Botulinum toxin protein has been used as a novel biological grassland pest control agent that does not cause residue formation, pollution, and secondary poisoning. It also does not adversely affect the characteristics of chemical rodenticides, the natural enemies of rats. However, as a macromolecular protein substance, it is highly sensitive to temperature and has limited scope and application of toxins. The biomimetically processed botulinum type D toxin granules showed a significantly improved tolerance for temperature. Meanwhile, the problems of requirements for the cold chain protection of toxins were solved. At room temperature, the toxicity of the mineralized treatment remained unchanged for 3 months, whereas the toxicity of pure toxin was only 2/5 of it. At 37 °C, the mineralization toxin toxicity remained unchanged for 14 days, and the toxin half-life was 3 months. However, the toxicity of botulinum toxin type D that has not been biomimetically processed was only 1/5 of the original virulence when stored in 37 °C for 7 days. At 55 °C for 7 days, the mineralized toxin retained 3/5 of the original virulence, whereas the control group had only 1/5 of the original virulence. The decline rate of the control group toxin virulence was significantly larger than that of the biomineralized toxin. The experimental results showed that the mineralized treatment method has significant protection for the botulinum toxin under three different temperature conditions. The protective effect of mineralization could significantly improve the tolerance of the toxin to temperature. This research greatly expanded the application scope of toxins from cold regions to hot regions.

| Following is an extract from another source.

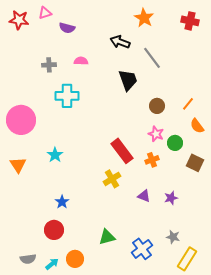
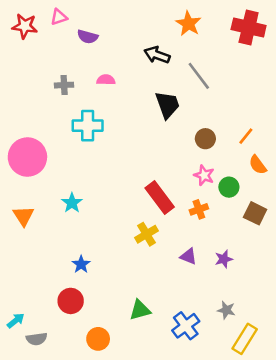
red cross: (190, 21) -> (249, 27), size x1.4
cyan arrow: (52, 264) -> (16, 321), moved

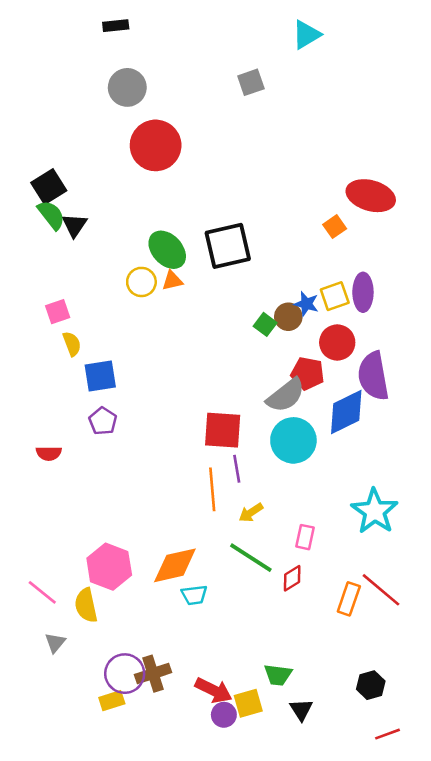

Botulinum toxin is a biological rodenticide that effectively controls the population density of rodents and provides a post security for the treatment of black soil beach and the restoration of grassland vegetation22,23,24. However, the analysis of LD50 of botulinum toxin type D to different rodents has revealed that the sensitivity of the rodent to the toxin significantly differs25,26. For example, the minimum lethal dose of botulinum toxin in rats are 1,000,000 MLD/kg, much higher than that of plateau pika at 5000 MLD/kg. The present study examined the damage intensity brought by botulinum toxin type D to gastrointestinal contents. The results showed a positive correlation between the damage intensity of the toxin to different gastrointestinal contents and the sensitivity of the rats to the toxins, indicating that the destruction of gastrointestinal contents was one of the reasons for the decreased sensitivity of the rats to drugs. In this study, the damage intensity in the intestinal contents after biomineralized toxin treatment was significantly lower than that after pure toxin treatment, showing that biomimetic mineralization could significantly improve the bioavailability of botulinum toxin type D. This result provided a basis for using botulinum toxin to prevent rodents in cities and warehouses.